Aufgaben dieser Übung
a) Prüfe, ob die folgenden Aussagen mit dem Text über das Stamwerk übereinstimmen: (i) Mutter Sandra ist für die Finanzen zuständig. (ii) Nina Stam arbeitet als Sportwissenschaftlerin im Betrieb. (iii) Die Trainingsgeräte werden über einen Chip eingestellt. Beantworte jede Aussage mit Ja oder Nein und zitiere die entscheidenden Worte des Textes wörtlich.
b) Schreibe den Text über das Stamwerk im Anschluss an seinen letzten Satz weiter.

Angezeigter Text

====================

So ist Vater Hugo nebst seiner Arbeit als Physiotherapeut vor allem für die fachliche Seite, die Gesamtstrategie und die Finanzen zuständig. Mutter Sandra arbeitet als Physiotherapeutin und übernimmt die Detailplanung, die Koordination im Sekretariat sowie weitere Führungsaufgaben.
Tochter Nina Stam (25) arbeitet als Sportwissenschaftlerin ebenfalls im Betrieb. Nico Stam ist verantwortlich für Marketing, Projektmanagement und IT: «Bei der Digitalisierung muss ich mich aber ab und zu bremsen, hier bin ich wohl teilweise persönlich schon zu weit», sagt er scherzend.
Modernste Technologie
Wer den Begriff Physiotherapie lediglich mit Massagen auf einer Liege und Hilfsmitteln wie Bällen, Bändern oder Ähnlichem in Verbindung bringt, wähnt sich im heutigen Stamwerk in einer anderen Welt. Die Trainingsgeräte sind Hightech-Maschinen, die eine riesige Menge an Daten verarbeiten und individuell von den Trainierenden bedient werden können. Die Einstellung der Geräte erfolgt nicht mehr von Hand, sondern über einen Chip, der alle Informationen über die trainierende Person enthält – inklusive Dosierung und Trainingsziel.

====================

Bereitgestellte Datensätze
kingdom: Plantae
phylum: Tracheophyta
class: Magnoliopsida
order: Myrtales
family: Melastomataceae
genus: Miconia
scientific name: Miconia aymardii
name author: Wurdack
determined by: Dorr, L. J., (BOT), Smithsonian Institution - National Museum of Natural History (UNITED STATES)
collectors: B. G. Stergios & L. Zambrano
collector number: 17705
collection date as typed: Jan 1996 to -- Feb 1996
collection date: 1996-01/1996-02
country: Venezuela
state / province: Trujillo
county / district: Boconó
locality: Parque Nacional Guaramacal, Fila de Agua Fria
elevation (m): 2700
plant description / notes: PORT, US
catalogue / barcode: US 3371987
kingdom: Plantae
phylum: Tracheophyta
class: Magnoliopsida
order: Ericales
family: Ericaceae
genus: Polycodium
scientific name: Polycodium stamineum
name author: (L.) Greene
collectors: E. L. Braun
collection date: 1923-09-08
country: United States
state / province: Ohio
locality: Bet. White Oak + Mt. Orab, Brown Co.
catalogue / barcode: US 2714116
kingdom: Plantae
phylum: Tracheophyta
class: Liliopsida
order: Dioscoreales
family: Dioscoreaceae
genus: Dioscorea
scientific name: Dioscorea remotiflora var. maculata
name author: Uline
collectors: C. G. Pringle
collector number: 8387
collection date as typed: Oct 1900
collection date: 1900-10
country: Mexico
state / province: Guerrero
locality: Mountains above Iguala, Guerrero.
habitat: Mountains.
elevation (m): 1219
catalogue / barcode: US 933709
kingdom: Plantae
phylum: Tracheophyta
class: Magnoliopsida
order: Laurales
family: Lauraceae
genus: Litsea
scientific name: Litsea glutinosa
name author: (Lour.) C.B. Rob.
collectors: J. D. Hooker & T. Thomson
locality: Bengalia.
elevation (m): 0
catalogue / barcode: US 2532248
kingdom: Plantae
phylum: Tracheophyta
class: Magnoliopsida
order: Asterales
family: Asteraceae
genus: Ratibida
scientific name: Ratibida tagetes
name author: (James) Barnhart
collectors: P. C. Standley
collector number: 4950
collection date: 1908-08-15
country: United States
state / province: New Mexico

====================

Erwartete Antworten
a)
(i) Nein: „So ist Vater Hugo nebst seiner Arbeit als Physiotherapeut vor allem für die fachliche Seite, die Gesamtstrategie und die Finanzen zuständig.“
(ii) Ja: „Tochter Nina Stam (25) arbeitet als Sportwissenschaftlerin ebenfalls im Betrieb.“
(iii) Ja: „Die Einstellung der Geräte erfolgt nicht mehr von Hand, sondern über einen Chip“

b)
Hierfür werden neue Kunden zunächst von einem sogenannten Smart-Onboarding-Gerät gescannt. Eine kleine Kamera erfasst Körpergrösse und weitere biometrischen Daten, eine Inbody-Körperanalysewaage kann die Körperzusammensetzung und sogar das Stresslevel messen. «Wir stellen fest, dass unsere Kunden sehr motiviert sind, wenn sie schwarz auf weiss aufgrund der Messungen sehen können, wo sie gesundheitlich stehen», erklärt Nico Stam.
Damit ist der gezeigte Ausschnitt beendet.